The next morning, awaken to birdsong and fortify yourself for another day of harvesting with fig jam spread on a flaking cornetto or a slice of our locally famous torcolo (coffeecake). More robust morning diners might want to treat themselves to an omelette made with yolk-rich eggs laid just hours before, perhaps enclosing a filling of tartufo or sauteed wild mushrooms.
Will you eat well? In response, I quote an elderly Italian gentleman who, after doing justice to an impressive plate of pasta and a respectable portion of grilled rabbit and rosemary roasted potatoes, reached for his second helping of dolce, then winked at me and said: "It's a sad man who can't give into his weaknesses and she's just the woman to put temptation in my path." Need I say more?
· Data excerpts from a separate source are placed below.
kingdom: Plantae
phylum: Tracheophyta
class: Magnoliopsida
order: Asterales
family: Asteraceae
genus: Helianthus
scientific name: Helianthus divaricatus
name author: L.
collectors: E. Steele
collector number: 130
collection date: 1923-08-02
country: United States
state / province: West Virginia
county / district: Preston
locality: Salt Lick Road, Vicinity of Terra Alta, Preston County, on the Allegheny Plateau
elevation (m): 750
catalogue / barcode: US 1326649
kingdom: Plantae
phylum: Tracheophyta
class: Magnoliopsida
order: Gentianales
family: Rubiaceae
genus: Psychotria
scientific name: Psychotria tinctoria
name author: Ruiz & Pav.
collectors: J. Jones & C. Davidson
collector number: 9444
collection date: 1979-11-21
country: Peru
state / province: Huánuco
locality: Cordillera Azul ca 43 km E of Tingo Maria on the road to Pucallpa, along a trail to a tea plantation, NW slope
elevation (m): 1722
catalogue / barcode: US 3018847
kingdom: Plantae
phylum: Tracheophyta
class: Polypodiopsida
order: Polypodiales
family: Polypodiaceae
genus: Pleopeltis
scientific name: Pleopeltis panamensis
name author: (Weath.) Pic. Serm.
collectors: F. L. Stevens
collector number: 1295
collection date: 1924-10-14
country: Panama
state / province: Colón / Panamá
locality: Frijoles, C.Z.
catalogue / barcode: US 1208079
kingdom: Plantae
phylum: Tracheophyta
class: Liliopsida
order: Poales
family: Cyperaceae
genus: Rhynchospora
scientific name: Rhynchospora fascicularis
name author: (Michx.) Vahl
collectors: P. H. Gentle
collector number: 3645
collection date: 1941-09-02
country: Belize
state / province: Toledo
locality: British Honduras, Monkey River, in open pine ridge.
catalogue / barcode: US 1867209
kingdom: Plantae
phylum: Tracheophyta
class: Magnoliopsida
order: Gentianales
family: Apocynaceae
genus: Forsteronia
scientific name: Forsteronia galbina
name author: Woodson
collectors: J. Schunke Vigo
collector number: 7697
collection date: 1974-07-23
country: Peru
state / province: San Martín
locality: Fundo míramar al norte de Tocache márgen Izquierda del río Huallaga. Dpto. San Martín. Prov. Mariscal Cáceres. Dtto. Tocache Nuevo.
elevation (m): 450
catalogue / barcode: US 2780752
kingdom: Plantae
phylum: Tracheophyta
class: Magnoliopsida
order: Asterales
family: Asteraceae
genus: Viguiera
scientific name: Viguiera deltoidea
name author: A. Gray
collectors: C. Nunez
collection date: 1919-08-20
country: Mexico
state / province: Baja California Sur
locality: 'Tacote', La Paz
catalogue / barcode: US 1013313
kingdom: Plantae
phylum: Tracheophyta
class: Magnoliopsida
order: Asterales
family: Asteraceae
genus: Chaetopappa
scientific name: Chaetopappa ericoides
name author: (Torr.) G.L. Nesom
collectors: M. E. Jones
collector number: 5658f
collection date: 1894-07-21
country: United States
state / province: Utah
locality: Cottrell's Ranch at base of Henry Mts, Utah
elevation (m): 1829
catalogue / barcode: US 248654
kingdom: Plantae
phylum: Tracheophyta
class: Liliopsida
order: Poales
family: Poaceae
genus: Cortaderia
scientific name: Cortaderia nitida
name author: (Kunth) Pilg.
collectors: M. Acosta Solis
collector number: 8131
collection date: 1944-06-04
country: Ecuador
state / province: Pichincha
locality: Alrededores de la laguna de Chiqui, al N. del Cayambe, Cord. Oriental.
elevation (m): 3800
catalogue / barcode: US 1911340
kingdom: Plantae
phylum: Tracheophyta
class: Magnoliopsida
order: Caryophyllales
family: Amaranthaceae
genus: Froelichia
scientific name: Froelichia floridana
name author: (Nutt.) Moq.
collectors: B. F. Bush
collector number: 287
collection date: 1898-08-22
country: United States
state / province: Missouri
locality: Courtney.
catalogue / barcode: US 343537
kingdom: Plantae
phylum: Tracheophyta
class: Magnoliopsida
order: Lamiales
Fall is an engaging but less-travelled season in Umbria: tourists no longer outnumber the locals and life is less hectic, much more relaxed and more . . . well, more Italian. The cooler but still balmy weather encourages coziness and the food metamorphoses from vibrant tree-ripened fruits and summer vegetables to the earthy autumn flavors of roast game, porcini, truffles, porchetta, persimmons, figs, quinces, deeply satisfying pastas, risottos and polenta, and, for those blissfully nonchalant about what consequences the evil bathroom scale may later report, a hot chocolate so rich and thick you can stand a spoon in it.